When you choose to end your marriage through divorce, there are usually financial repercussions to that decision. Typically, you will have to divide income and debts accumulated during your marriage with your spouse. That can mean losing out on half of your assets, including equity in your home and funds in your retirement account.

However, since every marriage is unique, every divorce is also unique from other divorces. That means that it can be very difficult to predict exactly how the courts will handle the process of asset division if you do not have a prenuptial agreement. Unless there is an agreement between you and your spouse, the courts will make these important decisions on your behalf.

The closer you and your spouse are to retirement age, the more nerve-wracking that lack of knowledge may become. After all, it takes a lot of planning and saving to ensure a financially secure retirement.

Minnesota courts strive for equitable division of assets

The standard that Minnesota courts use for splitting up marital assets in a divorce is equitable distribution. In other words, Minnesota judges must do their best to split the assets and debts you accumulated during your marriage in a manner that is fair to both you and your spouse if you can't come to an agreement about how to split them up yourselves.

Equitable does not inherently mean even. Instead, it is a standard of fairness based on many factors, including the contributions of each spouse to the marriage and the duration of the marriage.

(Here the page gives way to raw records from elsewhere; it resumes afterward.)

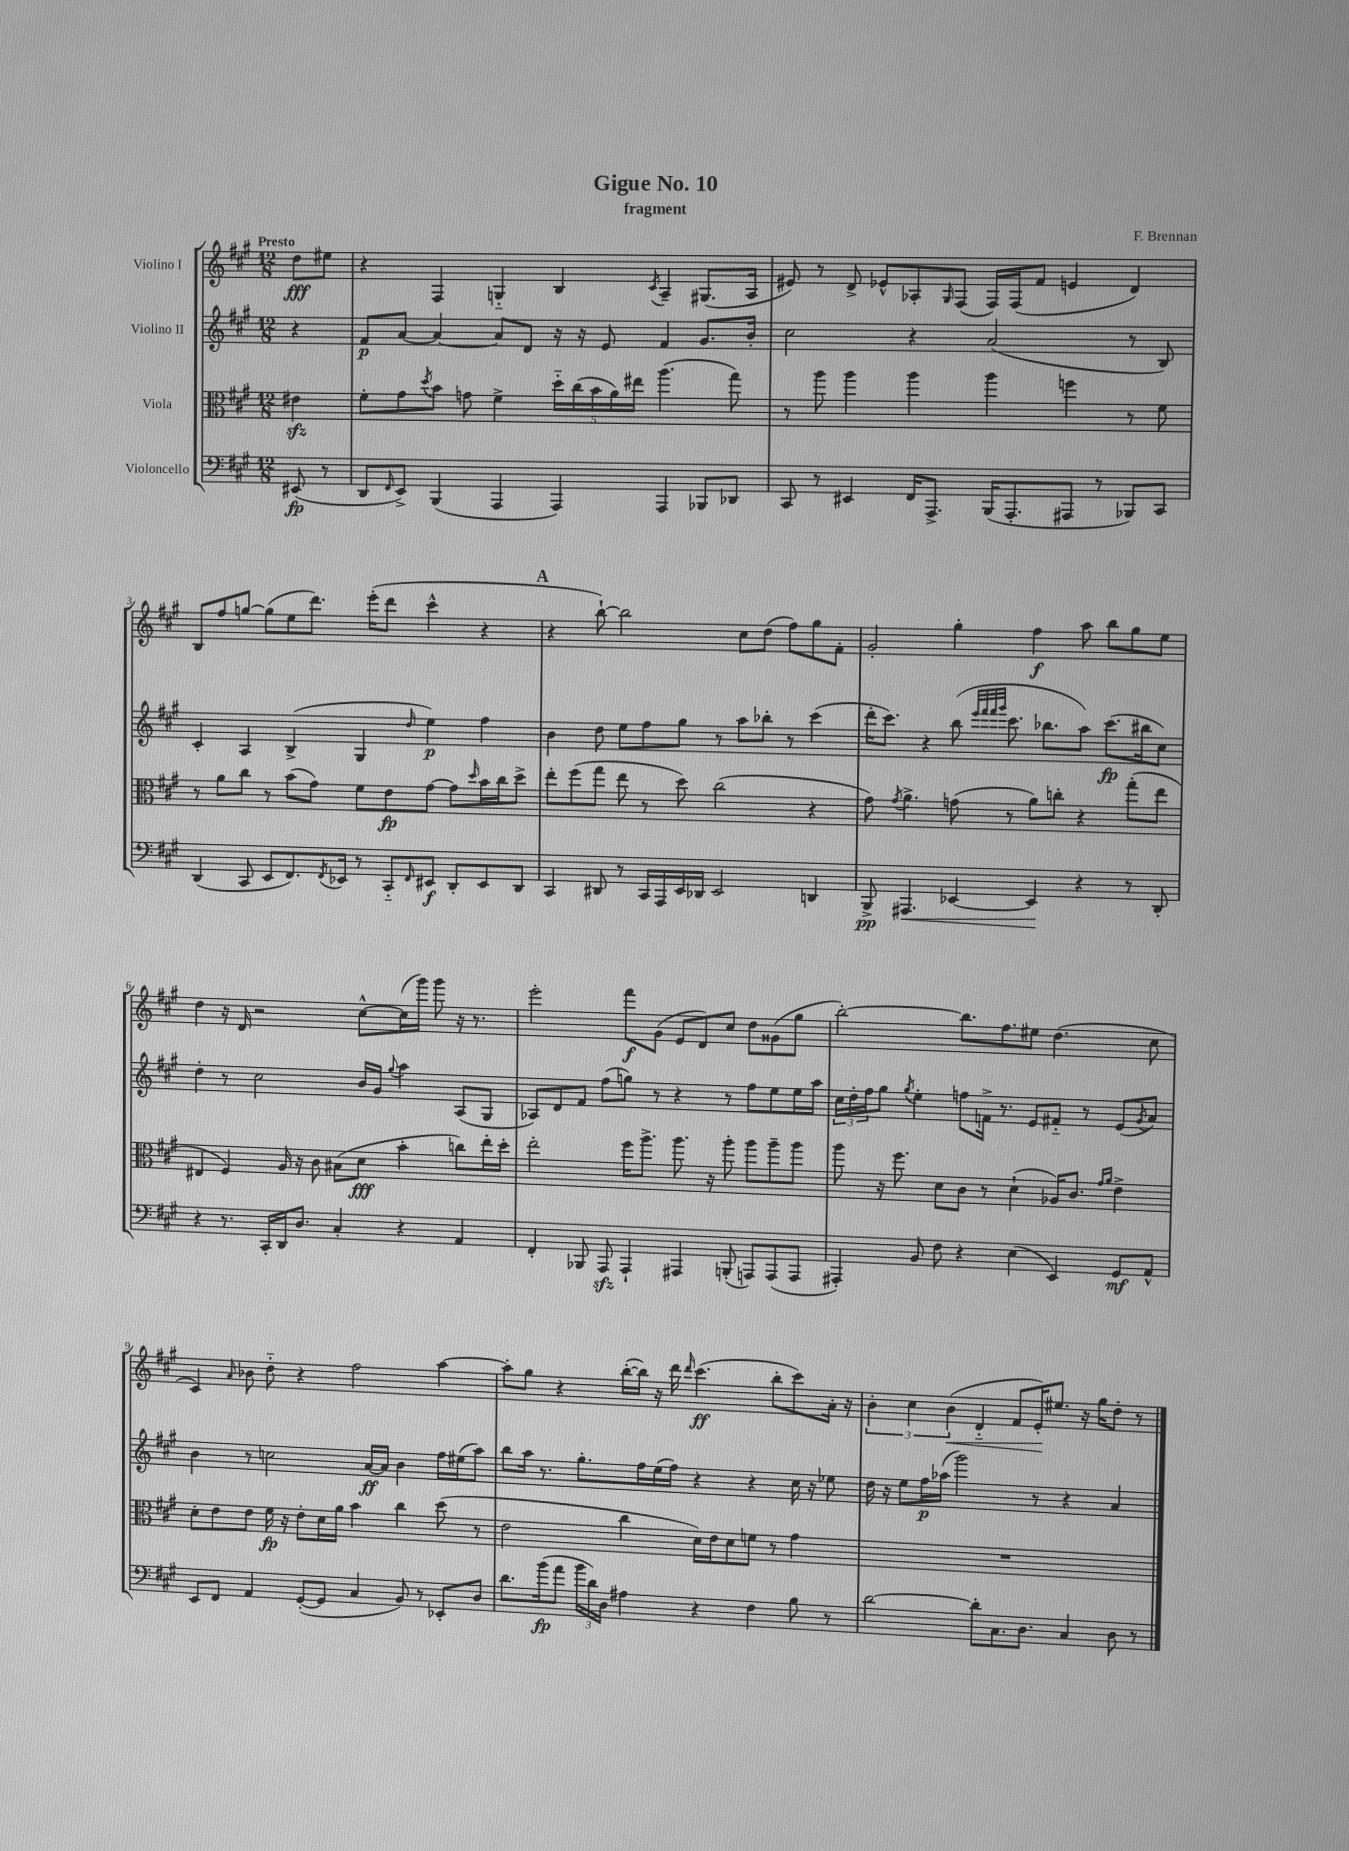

**kern	**dynam	**kern	**dynam	**kern	**dynam	**kern	**dynam
*part4	*part4	*part3	*part3	*part2	*part2	*part1	*part1
*staff4	*staff4	*staff3	*staff3	*staff2	*staff2	*staff1	*staff1
*I"Violoncello	*	*I"Viola	*	*I"Violino II	*	*I"Violino I	*
*clefF4	*	*clefC3	*	*clefG2	*	*clefG2	*
*k[f#c#g#]	*	*k[f#c#g#]	*	*k[f#c#g#]	*	*k[f#c#g#]	*
*M12/8	*	*M12/8	*	*M12/8	*	*M12/8	*
=	=	=	=	=	=	=	=
!	!	!	!	!	!	!LO:TX:a:B:t=Presto	!
(8EE#X/	fp	4e#Xzz\	.	4r	.	8dd\L	fff
8r	.	.	.	.	.	8ee#X\J	.
=1	=1	=1	=1	=1	=1	=1	=1
8DD/L	.	8f#'\L	.	8f#/L	p	4r	.
16qqFF#/	.	.	.	.	.	.	.
8EE^/J)	.	8g#\	.	[8a/J	.	.	.
.	.	8qdd/	.	.	.	.	.
(4BBB/	.	8b\J	.	4a/_	.	4F#/	.
.	.	8gn\	.	.	.	.	.
4AAA/	.	4f#^\	.	8a/L]	.	4Gn/	.
.	.	.	.	8d/J	.	.	.
4AAA/)	.	20dd\LL	.	16r	.	4B/	.
.	.	(20cc#\	.	.	.	.	.
.	.	.	.	16r	.	.	.
.	.	20b\	.	.	.	.	.
.	.	.	.	8e/	.	.	.
.	.	20a\)	.	.	.	.	.
.	.	20ee#X\JJ	.	.	.	.	.
.	.	.	.	.	.	8qc#/	.
4AAA/	.	(4.aa\	.	4f#/	.	4A~/	.
8BBB-X/L	.	.	.	8.g#/L	.	(8.G#X/L	.
8DD-X/J	.	8gg#\)	.	.	.	.	.
.	.	.	.	16b'/Jk	.	16A/Jk	.
=2	=2	=2	=2	=2	=2	=2	=2
8CC#/	.	8r	.	2cc#\	.	8e#X/)	.
8r	.	8aa\	.	.	.	8r	.
4EE#X/	.	4aa\	.	.	.	8d^/	.
.	.	.	.	.	.	8e-X^^/L	.
16FF#/KL	.	4aa\	.	4r	.	8A-X'/	.
8.AAA^/J	.	.	.	.	.	.	.
.	.	.	.	.	.	16qqG#/	.
.	.	.	.	.	.	(8F#/J	.
(16BBB/KL	.	4aa\	.	(2a/	.	16F#/LL)	.
8.AAA'/	.	.	.	.	.	(16F#/J	.
.	.	.	.	.	.	8f#/J	.
8AAA#X/J	.	4ffn\	.	.	.	4en/	.
8r	.	.	.	.	.	.	.
8BBB-X/L)	.	8r	.	8r	.	4d/)	.
8CC#/J	.	8f#\	.	8B/)	.	.	.
!!LO:LB:g=z
=3	=3	=3	=3	=3	=3	=3	=3
(4DD/	.	8r	.	4c#'/	.	8B/L	.
.	.	8a\L	.	.	.	8ff#/	.
8CC#/	.	8cc#\J	.	4A/	.	[8ggn/J	.
8EE/L	.	8r	.	.	.	(8gg\L]	.
8.FF#/)	.	(8b\L	.	(4B^/	.	8ee\	.
.	.	8g#\J)	.	.	.	8.ddd\J)	.
8qFF#/	.	.	.	.	.	.	.
16EE-X/Jk	.	.	.	.	.	.	.
8r	.	8f#\L	.	4G#/	.	.	.
.	.	.	.	.	.	(16eee'\KL	.
8CC#/L	.	8e\	fp	.	.	8ddd\J	.
16qqFF#/	.	.	.	16qqdd/	.	.	.
8EE#X/J	f	[8g#\J	.	4ee\)	p	4ccc#^^\	.
8DD'/L	.	8g#\L]	.	.	.	.	.
.	.	16qqdd/	.	.	.	.	.
8EE#/	.	16b\L	.	4ff#\	.	4r	.
.	.	16cc#\J	.	.	.	.	.
8DD/J	.	8dd^\J	.	.	.	.	.
!!LO:REH:place=s1:t=A
=4	=4	=4	=4	=4	=4	=4	=4
4CC#/	.	8ee'\L	.	4b\	.	4r	.
.	.	(8ff#\	.	.	.	.	.
8DD#X/	.	8gg#\J	.	8dd\	.	[8bb`\)	.
8r	.	8ee\	.	8ee\L	.	2bb\]	.
16CC#/LL	.	8r	.	8ff#\	.	.	.
16AAA/	.	.	.	.	.	.	.
16EE/	.	8dd\)	.	8gg#\J	.	.	.
16DD-X/JJ	.	.	.	.	.	.	.
2EE/	.	(2cc#\	.	8r	.	.	.
.	.	.	.	8aa\L	.	8cc#\L	.
.	.	.	.	8bb-X'\J	.	(8dd\J	.
.	.	.	.	8r	.	8ff#\L)	.
4DDn/	.	4r	.	(4ccc#\	.	8gg#\	.
.	.	.	.	.	.	8f#'\J	.
=5	=5	=5	=5	=5	=5	=5	=5
8BBB^/	pp	8g#\)	.	16ddd'\KL	.	2g#'/	.
.	.	.	.	8.ccc#\J)	.	.	.
.	.	8qg#/	.	.	.	.	.
!	!LO:HP:b	!	!	!	!	!	!
4.AAA#X/	<	4.a^\	.	.	.	.	.
.	.	.	.	4r	.	.	.
[4EE-X/	.	(8gn\	.	(8bb\	.	4gg#'\	.
.	.	.	.	32qqeee/LLL	.	.	.
.	.	.	.	32qqfff#/	.	.	.
.	.	.	.	32qqfff#/	.	.	.
.	.	.	.	32qqggg#/JJJ	.	.	.
.	.	8r	.	8.ccc#\	.	.	.
4EE-/]	.	8a\L)	.	.	.	4ff#\	f
.	.	.	.	8.bb-X\L	.	.	.
.	.	8ccn'\J	.	.	.	.	.
4r	[	4r	.	8aa\J)	.	8aa\	.
.	.	.	.	(8.ccc#\L	fp	8bb\L	.
8r	.	(8gg#'\L	.	.	.	8gg#\	.
.	.	.	.	16bb#X\k	.	.	.
8DD'/	.	8ee\J	.	8cc#\J)	.	8ee\J	.
!!LO:LB:g=z
=6	=6	=6	=6	=6	=6	=6	=6
4r	.	4E#X/	.	4dd'\	.	4dd\	.
8.r	.	4F#/)	.	8r	.	16r	.
.	.	.	.	.	.	16d/	.
.	.	.	.	2cc#\	.	2r	.
16CC#'/LL	.	.	.	.	.	.	.
16DD/J	.	16A/	.	.	.	.	.
8.D/J	.	16r	.	.	.	.	.
.	.	8c#\	.	.	.	.	.
4C#'/	.	(8B#X\L	.	.	.	.	.
.	.	8d\J	fff	16b/LL	.	[8cc#^^\L	.
.	.	.	.	16g#/JJ	.	.	.
.	.	.	.	8qqgg#/	.	.	.
4r	.	4b'\	.	4aa\	.	(16cc#\L]	.
.	.	.	.	.	.	16ggg#\JJ)	.
.	.	.	.	.	.	8ggg#\	.
4AA/	.	8ccn\L)	.	(8A/L	.	16r	.
.	.	.	.	.	.	8.r	.
.	.	16ee'\L	.	8G#/J	.	.	.
.	.	16dd'\JJ	.	.	.	.	.
=7	=7	=7	=7	=7	=7	=7	=7
4FF#'/	.	2ee'\	.	8A-X/L)	.	2eee'\	.
.	.	.	.	8d/	.	.	.
8BBB-X/	.	.	.	8f#/J	.	.	.
8AAAzz/	.	.	.	(8ff#\L	.	.	.
4AAA`/	.	16ff#\KL	.	8ggn\J)	.	8fff#\L	f
.	.	8.aa^\J	.	.	.	.	.
.	.	.	.	8r	.	(8g#\J	.
4AAA#X/	.	8.aa\	.	4r	.	8e/L	.
.	.	.	.	.	.	8d/)	.
.	.	16r	.	.	.	.	.
(8BBBn'/	.	8aa'\	.	8r	.	8cc#/J	.
8AAAn/L)	.	8aa\L	.	8ff#\L	.	8dd\L	.
(8AAA/	.	8aa~\	.	8ee\	.	(8g##X\	.
8AAA/J	.	8aa\J	.	16ee\L	.	8gg#\J	.
.	.	.	.	16aa\JJ	.	.	.
=8	=8	=8	=8	=8	=8	=8	=8
4AAA#X'/)	.	8aa\	.	24cc#\LL	.	[2bb'\)	.
.	.	.	.	24dd'\	.	.	.
.	.	.	.	24ff#\J	.	.	.
.	.	16r	.	8gg#\J	.	.	.
.	.	8.ff#\	.	.	.	.	.
.	.	.	.	8qgg#/	.	.	.
8BB/	.	.	.	4ee'\	.	.	.
8F#\	.	8d\L	.	.	.	.	.
4r	.	8c#\J	.	8ffn\L	.	8.bb\L]	.
.	.	8r	.	16fn^\Jk	.	.	.
.	.	.	.	8.r	.	8.ff#\	.
(4E\	.	(4d`\	.	.	.	.	.
.	.	.	.	8e/L	.	8ee#X\J	.
4EE/)	.	16A-X/KL)	.	8f#X/J	.	(4.dd\	.
.	.	8.c#/J	.	.	.	.	.
.	.	.	.	8r	.	.	.
.	.	16qqg#/LL	.	.	.	.	.
.	.	16qqa/JJ	.	.	.	.	.
8GG#/L	mf	4e^\	.	(8e/L	.	.	.
.	.	.	.	8qg#/	.	.	.
8AA^^/J	.	.	.	8a/J)	.	8cc#\	.
!!LO:LB:g=z
=9	=9	=9	=9	=9	=9	=9	=9
8EE/L	.	8d'\L	.	4b\	.	4c#/)	.
8FF#/J	.	8e\	.	.	.	.	.
.	.	.	.	.	.	16qqa/	.
4AA/	.	8e\J	.	8r	.	8b-X\	.
.	.	16f#\	fp	2ccn\	.	8dd\	.
.	.	16r	.	.	.	.	.
([8GG#'/L	.	8e'\L	.	.	.	4r	.
8GG#/J]	.	16d\L	.	.	.	.	.
.	.	16a\JJ	.	.	.	.	.
4C#/	.	4b\	.	.	.	2ff#\	.
.	.	.	.	[16a/LL	ff	.	.
.	.	.	.	16a/JJ]	.	.	.
8BB/)	.	4cc#\	.	4b\	.	.	.
8r	.	.	.	.	.	.	.
8EE-X'/L	.	(8dd\	.	16ff#\LL	.	[4aa\	.
.	.	.	.	(16ee#X\J	.	.	.
8D/J	.	8r	.	8aa\J)	.	.	.
=10	=10	=10	=10	=10	=10	=10	=10
8.d\L	.	2e\	.	8bb\L	.	8aa'\L]	.
.	.	.	.	16aa\Jk	.	8gg#\J	.
(16b\k	fp	.	.	8.r	.	.	.
8a\J	.	.	.	.	.	4r	.
24b\LL	.	.	.	8.gg#'\L	.	.	.
24d\)	.	.	.	.	.	.	.
24D\JJ	.	.	.	.	.	.	.
4A#X\	.	4cc#\	.	.	.	([16bb'\LL	.
.	.	.	.	16ff#\L	.	16bb\JJ])	.
.	.	.	.	(16ee\	.	16r	.
.	.	.	.	16ff#\JJ)	.	16ddd\	.
.	.	.	.	.	.	16qqddd/	.
4r	.	16d\LL)	.	4r	.	(4.ccc#\	ff
.	.	16e\J	.	.	.	.	.
.	.	8d\	.	.	.	.	.
4F#\	.	8fn\J	.	4r	.	.	.
.	.	8r	.	.	.	8bb'\L	.
8B\	.	4g#\	.	16cc#\	.	8ccc#\)	.
.	.	.	.	16r	.	.	.
8r	.	.	.	8ee-X\	.	16a'\Jk	.
.	.	.	.	.	.	16r	.
=11	=11	=11	=11	=11	=11	=11	=11
[2d\	.	1.r	.	16dd\	.	6b'\	.
.	.	.	.	16r	.	.	.
.	.	.	.	8ee\L	.	.	.
.	.	.	.	.	.	6cc#\	.
.	.	.	.	16ff#\L	p	.	.
.	.	.	.	(16aa-X\JJ	.	.	.
!	!	!	!	!	!	!	!LO:HP:b
.	.	.	.	.	.	(6b\	<
.	.	.	.	2ggg#\)	.	.	.
8d'\L]	.	.	.	.	.	4d/	.
8.C#\	.	.	.	.	.	.	.
.	.	.	.	.	.	8f#/L	.
8.D\J	.	.	.	.	.	.	.
.	.	.	.	8r	.	16e'/K)	.
.	.	.	.	.	.	8.ee#X/J	[
4C#/	.	.	.	4r	.	.	.
.	.	.	.	.	.	16r	.
.	.	.	.	.	.	16gg#\KL	.
8D\	.	.	.	4a/	.	8dd'\J	.
8r	.	.	.	.	.	8r	.
==	==	==	==	==	==	==	==
*-	*-	*-	*-	*-	*-	*-	*-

They will also look at the lifestyle you've known during marriage. The courts will also consider if there is any child support or spousal support ordered in your divorce when splitting your possessions and debts.

In most cases, retirement accounts and pensions get split by the courts

When the courts work on asset division, they care less about whose name is on an account and more about when deposits got made. Funds accrued during your marriage, including employer matching amounts, are typically part of the marital property.

Even pensions, which are typically a benefit of your employment at a particular business, can get split. If your pension is not currently in disbursement, the courts may choose to offset its overall value with other assets allocated to your spouse. Alternatively, they could request that the pension itself is split or that you pay spousal support once the pension becomes active.

Retirement accounts will also usually end up divided. While that means you will have less to retire on than you planned, you shouldn't stay married just to protect your retirement. Instead, you should plan carefully and do your best to rebuild those retirement assets as soon as possible.